13 Feb 2016 Love Rehab in 12 Steps: Find Parsley to go with your Risotto
When I chose to get divorced last year, at first I felt like a failure. I felt embarrassed. I fell into an abyss of sadness. I wish someone had handed me Jo Piazza’s book, Love Rehab in 12 Steps. Reading her book seemed like I stepped onto a lifeboat of empathy, where they were playing the song, “You are not alone.”
Not only is the book well written but the engaging characters felt like familiar friends. When the main character, Sophie, starts LAA (Love Addicts Anonymous), she tells us: “God, I needed LAA. I needed something. I was getting jealous of a potential girlfriend of a man I had once shared a slice of banana cream pie with after lying to him at his Alcoholics Anonymous meeting. I was so far from normal.” It made me laugh and I felt better.
I was swept into the enjoyable story and at the same time felt like I was going for a group therapy session. As more in-depth characters appeared and more of my issues were discussed, I continued to feel better and happier. Sophie talked to her friends about Sunday:
Sunday is a good day to make plans with other single women because it is such a bad day for them. On Sundays couples sleep in late, wake up and have missionary morning sex, and then brunch before heading to Home Depot to pick out new blinds or area rugs for the apartment they just moved into together. For singles, Sunday is waking up with a hangover, maybe a strange man in your bed, figuring out how to get said strange man out of your bed, and then sending a dozen text messages to your other still-single friends to see who wants to have brunch with you somewhere they have unlimited Bloody Mary’s because, one, you’re footing the bill; two, you need to get a little drunk to erase the pain of not having someone to go to Home Depot with; and, three, you woke up with a strange man in your bed and you are already bummed that he didn’t want to have brunch and hasn’t texted you.

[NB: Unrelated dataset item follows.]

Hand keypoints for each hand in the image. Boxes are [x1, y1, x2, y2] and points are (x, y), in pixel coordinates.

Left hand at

The antics made me laugh and cry as I thought, “I resemble that remark.” I wish I had this book to read during my divorce or before I decided to get married! I would give it as a gift to anyone struggling with a relationship issue or who just loves a great story.
Sophie tells us she “was a love pusher. I just wanted my boyfriends to like me so much that I never really considered whether I liked them. It just felt good to make someone like me.” I loved when the characters were making their rules for LAA and talked about television. Remember, “We don’t live in an episode of Three’s Company. Rule 5: Thou shalt not believe the myths of the romantic comedy. Thou may only indulge for the snappy dialogue.” I do think watching romantic shows and movies leads to some of my unrealistic expectations.

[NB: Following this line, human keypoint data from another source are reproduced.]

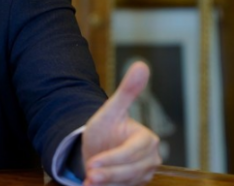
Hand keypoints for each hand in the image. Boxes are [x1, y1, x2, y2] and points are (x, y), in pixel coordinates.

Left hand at [82, 61, 161, 185]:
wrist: (97, 147)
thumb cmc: (105, 128)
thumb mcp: (111, 110)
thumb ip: (127, 91)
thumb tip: (141, 64)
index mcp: (147, 140)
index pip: (133, 152)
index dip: (114, 158)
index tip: (92, 163)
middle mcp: (150, 159)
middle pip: (131, 171)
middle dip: (109, 174)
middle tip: (88, 175)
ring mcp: (143, 175)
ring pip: (127, 182)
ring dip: (107, 184)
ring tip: (88, 183)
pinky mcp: (135, 185)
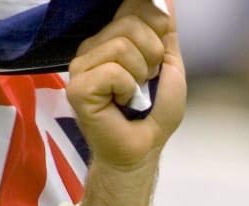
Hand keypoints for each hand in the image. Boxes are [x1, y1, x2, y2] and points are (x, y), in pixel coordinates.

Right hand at [69, 0, 185, 169]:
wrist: (143, 148)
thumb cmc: (154, 112)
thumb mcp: (170, 66)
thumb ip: (165, 31)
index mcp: (113, 38)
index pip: (131, 6)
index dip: (153, 21)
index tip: (159, 48)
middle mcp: (94, 47)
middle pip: (131, 25)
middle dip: (153, 57)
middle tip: (147, 82)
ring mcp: (82, 66)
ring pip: (121, 46)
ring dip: (140, 75)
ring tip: (134, 95)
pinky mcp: (78, 86)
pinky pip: (113, 71)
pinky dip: (128, 89)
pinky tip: (121, 103)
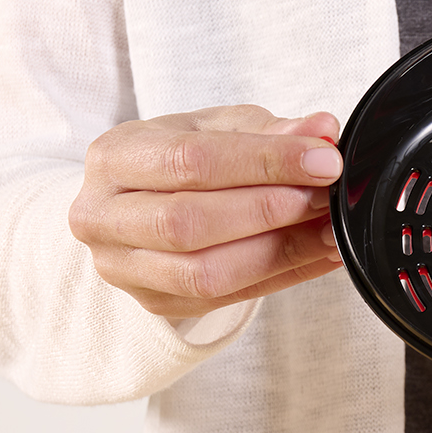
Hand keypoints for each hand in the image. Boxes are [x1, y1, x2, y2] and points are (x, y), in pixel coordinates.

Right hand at [68, 105, 345, 321]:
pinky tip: (318, 255)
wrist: (138, 205)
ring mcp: (124, 269)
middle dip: (269, 210)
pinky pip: (227, 299)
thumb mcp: (214, 129)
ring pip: (206, 273)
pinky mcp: (155, 303)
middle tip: (325, 196)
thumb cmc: (174, 159)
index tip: (322, 160)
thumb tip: (323, 132)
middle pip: (191, 223)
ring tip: (328, 230)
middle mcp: (103, 218)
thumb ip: (266, 130)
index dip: (263, 162)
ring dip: (280, 252)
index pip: (191, 161)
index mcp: (113, 159)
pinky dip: (283, 277)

I loved when Sophie’s friend, Dave, talked to LAA about men and what women needed to know to make better choices. She described him as “Dr. Phil meets Mario Batali:”
“The guy you date next should just be the parsley to an already kick-ass dish of risotto. You’re great the way you are. Men are just the garnish…Use the information I have just shared with you to take the control back in your relationships. Don’t imagine yourself walking down the aisle on your first date. Do what we do. Imagine leaving in the morning after having great sex. That is my first homework assignment to you all.”
Get ready for “Sex in the City” meets Elizabeth Kubler Ross as you are entertained and healed thru states of grief with humor and compassion.
As Sophie tells us, “Everyone is f-ked up when it comes to love and romance. If we can only realize that we’re all messed up in the same way, then we can get better.” She asks a friend: “Do you think I’m better?” Who asks her, “Do you think you’re better?” And Sophie says: “I think I’m a work in progress.”
My hope for 2016 is to move forward in recognizing that we are all works in progress and things get better when we share our stories. I am ready to take Dave’s advice and find some parsley to go with my risotto! Happy Valentine’s Day! I feel free and excited for the future, how about you?